In the climax, Tamilarasan rises to the challenge, using both his intelligence and courage to handle the crisis and protect the people inside the hospital. At the same time, he manages to secure the future of his son, bringing an emotional resolution to his personal struggle. The film ends on a heroic and heartfelt note, highlighting themes of sacrifice, parental love, and duty, showing how one man overcomes extreme circumstances to fulfill both his responsibilities as a father and as a police officer.

== Production ==
The principal photography began on 18 January 2019. The film shooting was started on 18 January 2019. The cinematography was by cinematographer R. D. Rajasekhar and editing was handled by A. L. Ramesh and Bhuvan Srinivasan.

== Music ==

This film's music is composed by Ilaiyaraaja while lyrics are written by Arp. Jayaraam, Palani Bharathi and Madhan Karky The whole album was released but after sometime two singles was added to the album. The title track was released and sung by Yogi B, Suzanne D'Mello and Nakash Aziz all of them marking their debut for Ilaiyaraja and the next single Thamizhan Da and sung by Nakash Aziz and Arjun Chandy with the latter marking his first collaboration with Ilaiyaraaja. This is the last movie where Ilayaraja and S.P. Balasubrahmanyam worked together.

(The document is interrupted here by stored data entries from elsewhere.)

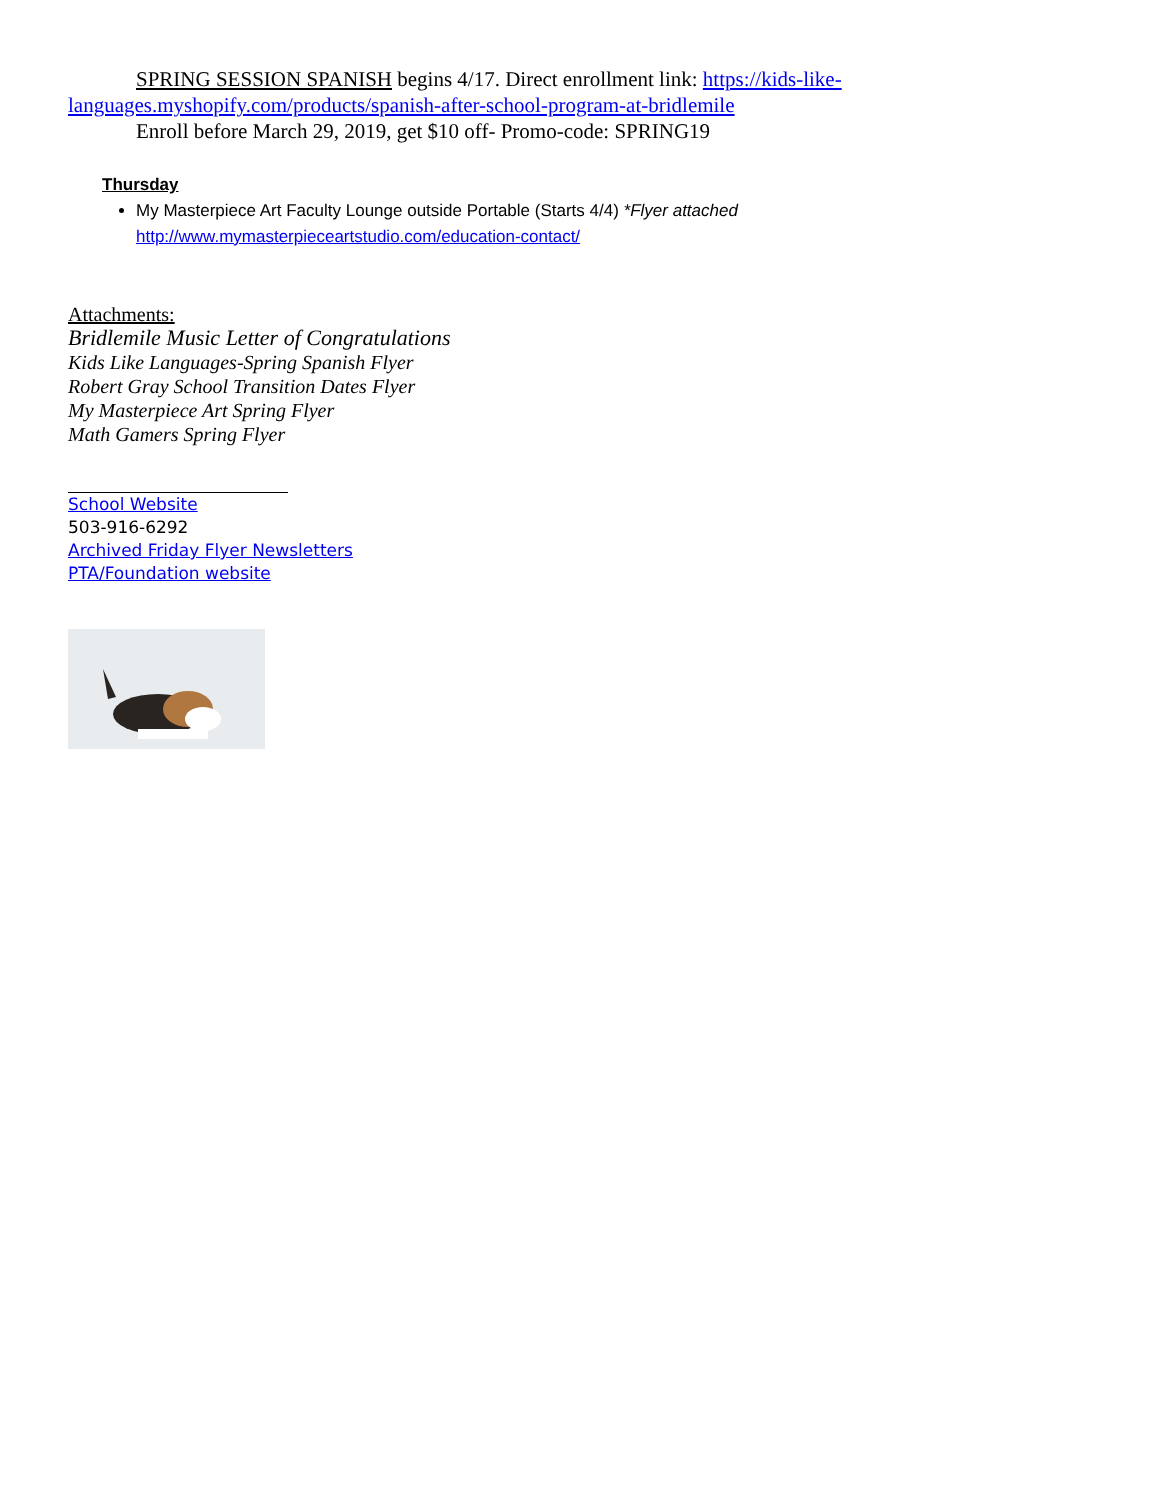SPRING SESSION SPANISH begins 4/17. Direct enrollment link: https://kids-like-languages.myshopify.com/products/spanish-after-school-program-at-bridlemile
Enroll before March 29, 2019, get $10 off- Promo-code: SPRING19
Thursday
My Masterpiece Art Faculty Lounge outside Portable (Starts 4/4) *Flyer attached
http://www.mymasterpieceartstudio.com/education-contact/
Attachments:
Bridlemile Music Letter of Congratulations
Kids Like Languages-Spring Spanish Flyer
Robert Gray School Transition Dates Flyer
My Masterpiece Art Spring Flyer
Math Gamers Spring Flyer
School Website
503-916-6292
Archived Friday Flyer Newsletters
PTA/Foundation website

| No. | Title | Lyrics | Singer(s) | Length |
|---|---|---|---|---|
| 1. | "Thamizhanoda Veeramellaam" | ARP. Jayaram | Sid Sriram | 5:04 |
| 2. | "Yaavum Yaavumey" | ARP. Jayaraam | V. V. Prasanna, Vibhavari Apte-Joshi | 5:08 |
| 3. | "Pakkurappo Pakkurappo" | ARP. Jayaraam | Ilaiyaraja, Neeti Mohan | 5:12 |
| 4. | "Neethan En Kanavu" | Palani Bharathi | S.P. Balasubrahmanyam | 4:19 |
| 5. | "Poruththadhu Podhum" | ARP. Jayaraam | K. J. Yesudas | 4:31 |
| 6. | "Thamilarasan (Title Track)" | Madhan Karky | Yogi B, Suzanne D'Mello, Nakash Aziz | 3:28 |
| 7. | "Thamizhan Da" | Madhan Karky | Nakash Aziz, Arjun Chandy | 5:00 |
| Total length: |  |  |  | 32:42 |

==Release==
=== Theatrical ===
The film was originally scheduled to release on 6 March 2020, but was postponed due to COVID-19 pandemic crisis. The next time, The film fixed its release date as 31 December 2021, but was again postponed. The film was postponed for many years and was released on 22 April 2023.

=== Home media ===
Zee Tamil obtained the satellite rights of the film, while ZEE5 secured the digital rights. The film released on the ZEE5 platform on 16 June 2023.

== Reception ==
Tamilarasan received mixed reviews from critics.

=== Critical reception ===
M. Suganth of The Times of India gave the film a rating of 2 out of 5 and wrote, "The treatment is as old-fashioned as the songs that Ilaiyaraaja dishes out, it results in a movie-watching experience that is as boring as watching an IV drip." Avinash Ramachandran of Cinema Express gave the film a rating of 2 out of 5, stating, "As the world of Tamilarasan unravels, the narrative decisions pose many questions, but we end up with hardly any satisfying answers" A critic from Dinamalar gave the film a rating of 2/5, stating, "The film was supposed to be released in the 1980s, so the ladies may have cried and watched it. It's too late to release in 2023, which is too boring." A critic from Maalai Malar gave the film a rating of 2/5, stating, "The corrupt politicians and greedy hospital employees remind us of the films Ramanaa and Nenjirukkum Varai. The songs make us question, Is this composed by Ilaiyaraaja?"